** Opening INPUT FOR THIS TASK block **

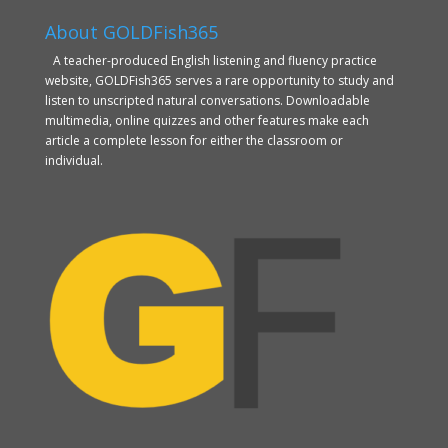
About GOLDFish365
A teacher-produced English listening and fluency practice
website, GOLDFish365 serves a rare opportunity to study and
listen to unscripted natural conversations. Downloadable
multimedia, online quizzes and other features make each
article a complete lesson for either the classroom or
individual.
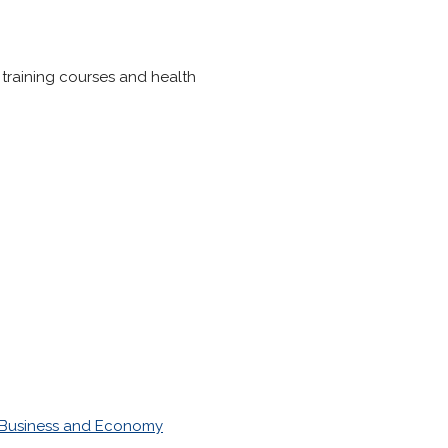
, training courses and health
Business and Economy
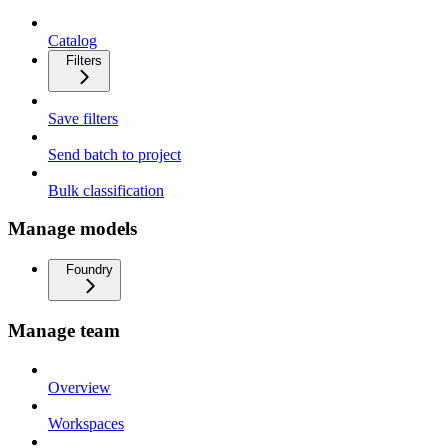
Catalog
Filters
Save filters
Send batch to project
Bulk classification
Manage models
Foundry
Manage team
Overview
Workspaces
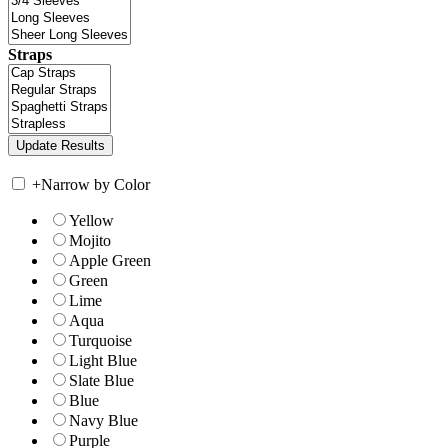
Straps
+
Narrow by Color
Yellow
Mojito
Apple Green
Green
Lime
Aqua
Turquoise
Light Blue
Slate Blue
Blue
Navy Blue
Purple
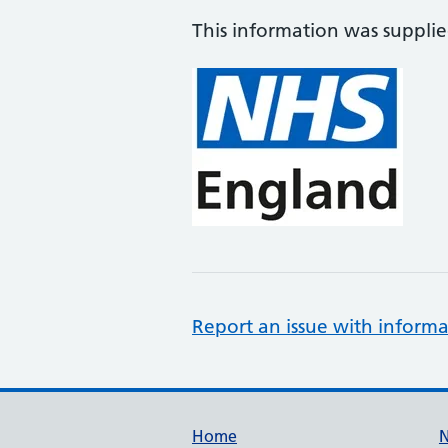
This information was suppli
Report an issue with informa
Support links
Home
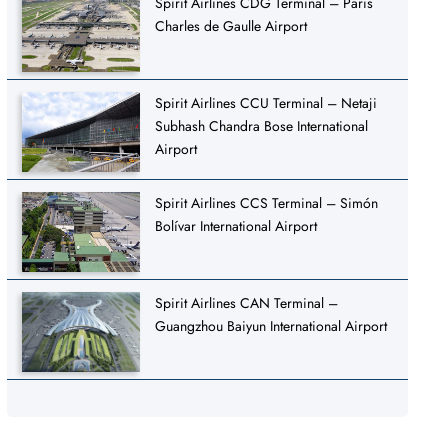
Spirit Airlines CDG Terminal – Paris
Charles de Gaulle Airport
Spirit Airlines CCU Terminal – Netaji
Subhash Chandra Bose International
Airport
Spirit Airlines CCS Terminal – Simón
Bolívar International Airport
Spirit Airlines CAN Terminal –
Guangzhou Baiyun International Airport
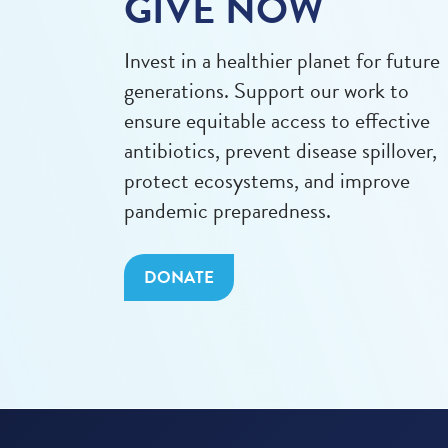
GIVE NOW
Invest in a healthier planet for future
generations. Support our work to
ensure equitable access to effective
antibiotics, prevent disease spillover,
protect ecosystems, and improve
pandemic preparedness.
DONATE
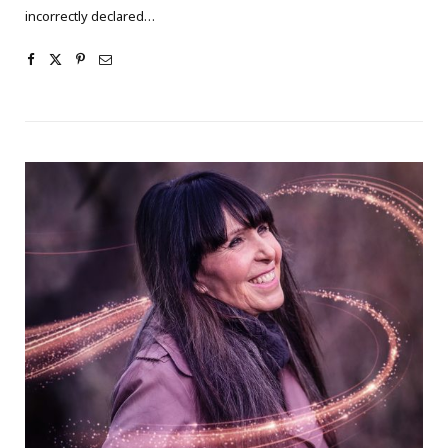
incorrectly declared…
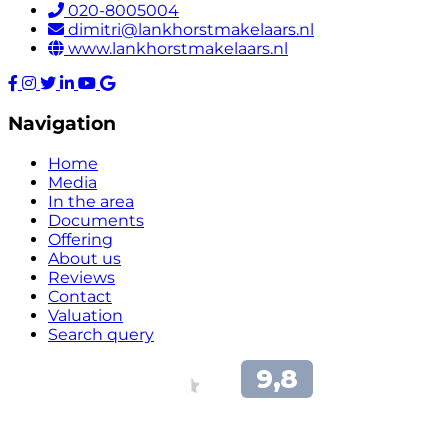
020-8005004
dimitri@lankhorstmakelaars.nl
www.lankhorstmakelaars.nl
Navigation
Home
Media
In the area
Documents
Offering
About us
Reviews
Contact
Valuation
Search query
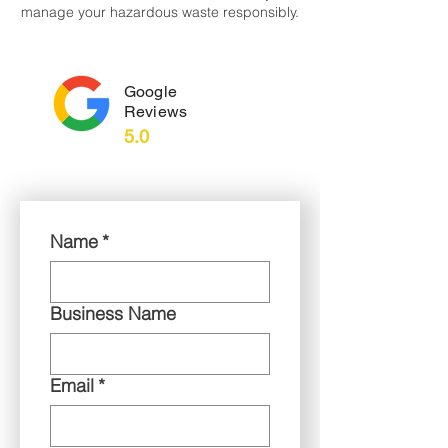
manage your hazardous waste responsibly.
Google
Reviews
5.0
Name
*
Business Name
Email
*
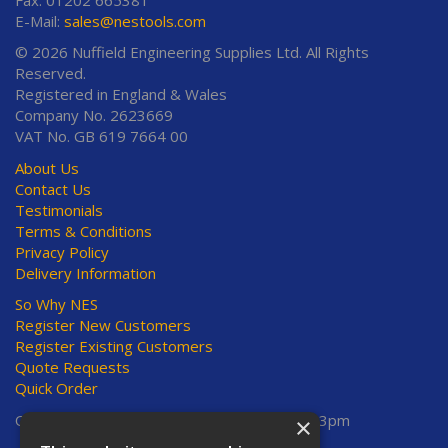
E-Mail:
sales@nestools.com
© 2026 Nuffield Engineering Supplies Ltd. All Rights
Reserved.
Registered in England & Wales
Company No. 2623669
VAT No. GB 619 7664 00
About Us
Contact Us
Testimonials
Terms & Conditions
Privacy Policy
Delivery Information
So Why NES
Register New Customers
Register Existing Customers
Quote Requests
Quick Order
Open Hours:
Mon-Thurs 8am-5pm, Fri 8am-3pm
×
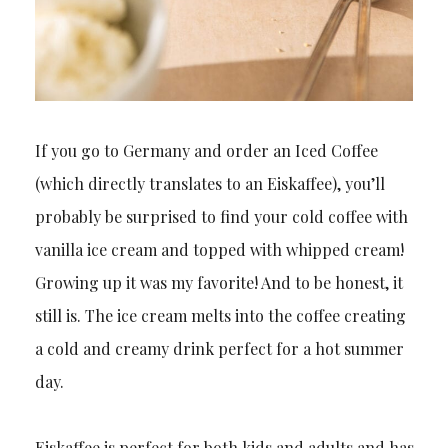
If you go to Germany and order an Iced Coffee
(which directly translates to an Eiskaffee), you’ll
probably be surprised to find your cold coffee with
vanilla ice cream and topped with whipped cream!
Growing up it was my favorite! And to be honest, it
still is. The ice cream melts into the coffee creating
a cold and creamy drink perfect for a hot summer
day.
Eiskaffee is perfect for both kids and adults and has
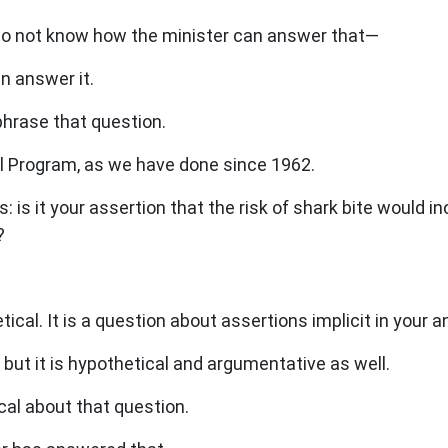
 I do not know how the minister can answer that—
n answer it.
hrase that question.
l Program, as we have done since 1962.
 is it your assertion that the risk of shark bite would 
?
cal. It is a question about assertions implicit in your a
but it is hypothetical and argumentative as well.
al about that question.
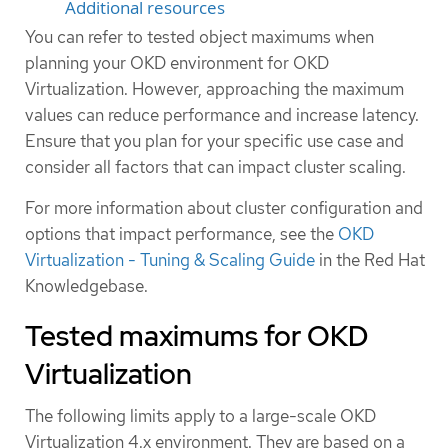
Additional resources
You can refer to tested object maximums when
planning your OKD environment for OKD
Virtualization. However, approaching the maximum
values can reduce performance and increase latency.
Ensure that you plan for your specific use case and
consider all factors that can impact cluster scaling.
For more information about cluster configuration and
options that impact performance, see the
OKD
Virtualization - Tuning & Scaling Guide
in the Red Hat
Knowledgebase.
Tested maximums for OKD
Virtualization
The following limits apply to a large-scale OKD
Virtualization 4.x environment. They are based on a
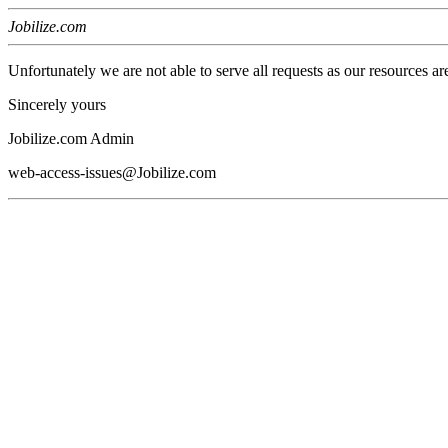
Jobilize.com
Unfortunately we are not able to serve all requests as our resources ar
Sincerely yours
Jobilize.com Admin
web-access-issues@Jobilize.com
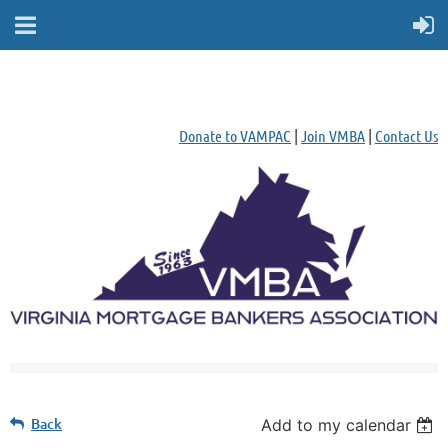
Donate to VAMPAC
|
Join VMBA
|
Contact Us
Back
Add to my calendar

** Closing INPUT FOR THIS TASK block **

DIRECTIVE: For the material above, give again only the lines starting at the line that contains "Save filters" and ending at the line that contains "protect ecosystems, and improve". Pictures do not belong in the copy.

ANSWER FOR THE TASK:
Save filters
Send batch to project
Bulk classification
Manage models
Foundry
Manage team
Overview
Workspaces
Straps
+
Narrow by Color
Yellow
Mojito
Apple Green
Green
Lime
Aqua
Turquoise
Light Blue
Slate Blue
Blue
Navy Blue
Purple
This information was suppli
Report an issue with informa
Support links
Home
Spirit Airlines CDG Terminal – Paris
Charles de Gaulle Airport
Spirit Airlines CCU Terminal – Netaji
Subhash Chandra Bose International
Airport
Spirit Airlines CCS Terminal – Simón
Bolívar International Airport
Spirit Airlines CAN Terminal –
Guangzhou Baiyun International Airport
GIVE NOW
Invest in a healthier planet for future
generations. Support our work to
ensure equitable access to effective
antibiotics, prevent disease spillover,
protect ecosystems, and improve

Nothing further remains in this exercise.